Provide the transformation logic to run in Python 3.11.

Failure threshold

Optionally fail the step if the percentage of failed rows exceeds a specified limit.

Continue on failure

Optionally skip failed rows and continue processing remaining records.


Input Requirements and File Behavior

UDF does not require a minimum number of columns. A single-column file is supported.

There is no minimum column-count requirement for UDF inputs.

Supported input types for UDF include:

  • CSV

  • XLSX

  • JSON

  • JSONL

Headers and column mapping behavior depend on the file type and the metadata available to the Data Flow. In practice, the most important requirement is that the platform must correctly identify the input file format before the UDF step runs.

Common issue: if the platform cannot detect the input format, the file may be labeled as unknown. In that case, the UDF step fails before your Python code runs.

This explains why a two-column CSV may appear to work while a one-column CSV fails. The problem is not the number of columns. The problem is usually file type detection.

Unsupported file type: unknown


When the input format may be ambiguous, add a File Type Action Node before the UDF step.

This is especially recommended for:

  • Single-column files

  • Files with unusual or ambiguous delimiters

  • Fixed-width style inputs

  • Sample uploads where auto-detection may be inconsistent

To configure it:

1. Open the Data Flow in the builder.

2. Between the inflow and the UDF step, add the File Type Action Node.

3. Set File Type to csv for CSV input, or to the appropriate type such as jsonl.

4. Save the Data Flow.

5. Run the Data Flow again.

Recommended default: if you are working with a single-column CSV and the UDF fails unexpectedly, set File Type explicitly to csv before troubleshooting the Python code.

Optional Configuration

By default, your downstream behavior may depend on the rest of the Data Flow configuration. If downstream systems require a specific output format, add an Output File Format or related output-formatting Action Node after the UDF step.

This is useful when:

  • A downstream step expects JSONL instead of CSV

  • You need specific header behavior or delimiters

  • You want to standardize output formatting after a custom transformation


Examples

DataFrame-based example

Use DataFrame mode when you need table-level context or better performance on larger files.

Python
import hashlib
output_df['email_md5'] = input_df['email'].apply(lambda x: hashlib.md5(x.encode()).hexdigest())
output_df.drop(columns=['email'], inplace=True)

Row-based example

Use row-based mode when you need lightweight logic for each individual record.

Python
import hashlib
def transform_row(row):
    row['email_md5'] = hashlib.md5(row['email'].encode()).hexdigest()
    return row

Best Practices
  • Choose DataFrame mode for large datasets, multi-column logic, filtering, or aggregation.

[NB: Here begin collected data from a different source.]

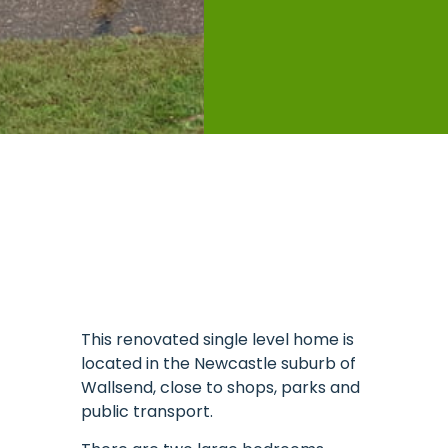
This renovated single level home is
located in the Newcastle suburb of
Wallsend, close to shops, parks and
public transport.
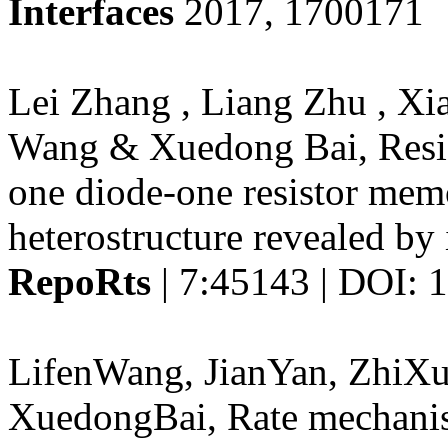
Interfaces
2017, 1700171
Lei Zhang , Liang Zhu , Xi
Wang & Xuedong Bai, Resis
one diode-one resistor mem
heterostructure revealed by
RepoRts
| 7:45143 | DOI: 
LifenWang, JianYan, ZhiX
XuedongBai, Rate mechanis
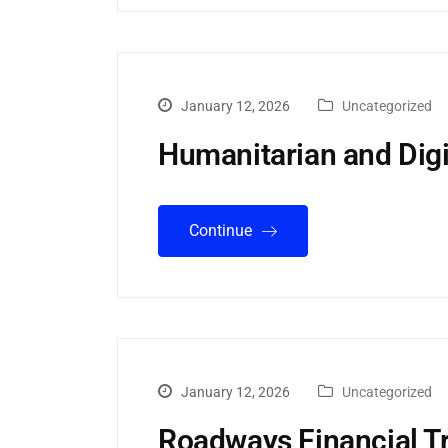
January 12, 2026
Uncategorized
Humanitarian and Digi
Continue
January 12, 2026
Uncategorized
Roadways Financial T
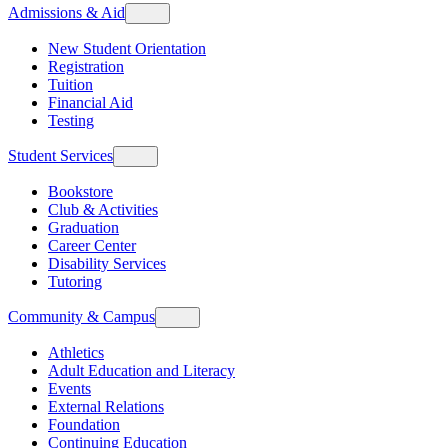
Admissions & Aid
New Student Orientation
Registration
Tuition
Financial Aid
Testing
Student Services
Bookstore
Club & Activities
Graduation
Career Center
Disability Services
Tutoring
Community & Campus
Athletics
Adult Education and Literacy
Events
External Relations
Foundation
Continuing Education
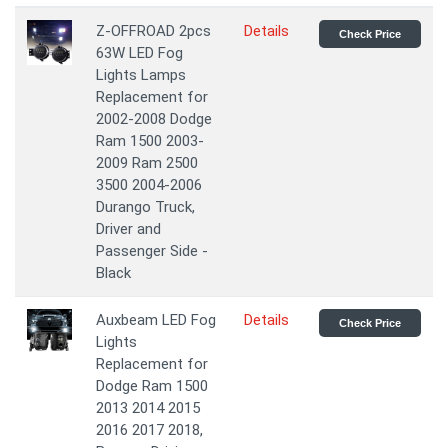
Z-OFFROAD 2pcs
Details
Check Price
63W LED Fog
Lights Lamps
Replacement for
2002-2008 Dodge
Ram 1500 2003-
2009 Ram 2500
3500 2004-2006
Durango Truck,
Driver and
Passenger Side -
Black
Auxbeam LED Fog
Details
Check Price
Lights
Replacement for
Dodge Ram 1500
2013 2014 2015
2016 2017 2018,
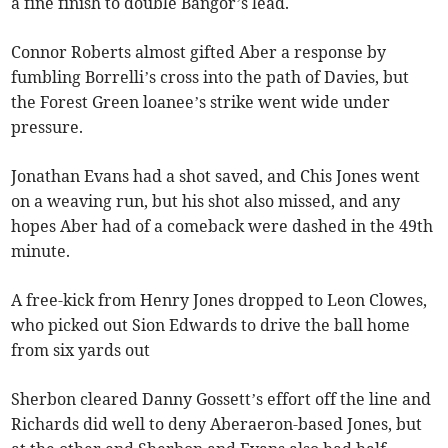
a fine finish to double Bangor’s lead.
Connor Roberts almost gifted Aber a response by
fumbling Borrelli’s cross into the path of Davies, but
the Forest Green loanee’s strike went wide under
pressure.
Jonathan Evans had a shot saved, and Chis Jones went
on a weaving run, but his shot also missed, and any
hopes Aber had of a comeback were dashed in the 49th
minute.
A free-kick from Henry Jones dropped to Leon Clowes,
who picked out Sion Edwards to drive the ball home
from six yards out
Sherbon cleared Danny Gossett’s effort off the line and
Richards did well to deny Aberaeron-based Jones, but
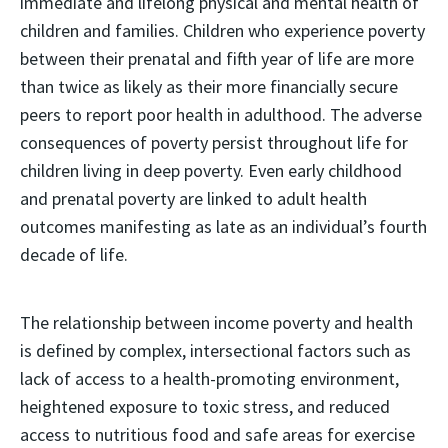
immediate and lifelong physical and mental health of
children and families. Children who experience poverty
between their prenatal and fifth year of life are more
than twice as likely as their more financially secure
peers to report poor health in adulthood. The adverse
consequences of poverty persist throughout life for
children living in deep poverty. Even early childhood
and prenatal poverty are linked to adult health
outcomes manifesting as late as an individual’s fourth
decade of life.
The relationship between income poverty and health
is defined by complex, intersectional factors such as
lack of access to a health-promoting environment,
heightened exposure to toxic stress, and reduced
access to nutritious food and safe areas for exercise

  • Choose row-based mode for straightforward record-level transformations.

  • Start simple and validate with sample input before applying more complex logic.

  • Check the file type first if the UDF appears not to run at all.

  • Use failure controls intentionally so partial data loss does not go unnoticed.

Troubleshooting

Symptom

Likely cause

Resolution

Unsupported file type: unknown

The platform could not detect the input format

Add a File Type step before the UDF and set it to CSV or the correct format.

Works with 2 columns, fails with 1

Detection relies on delimiters or file characteristics, not a UDF column minimum

Add a File Type step or otherwise make the file format explicit.

UDF code never runs

The failure happens before the Python runtime executes the script

Check file type metadata and upstream file-format settings before debugging code.

Unexpected downstream format

Output format was not explicitly configured

Add an output-format Action Node after the UDF step.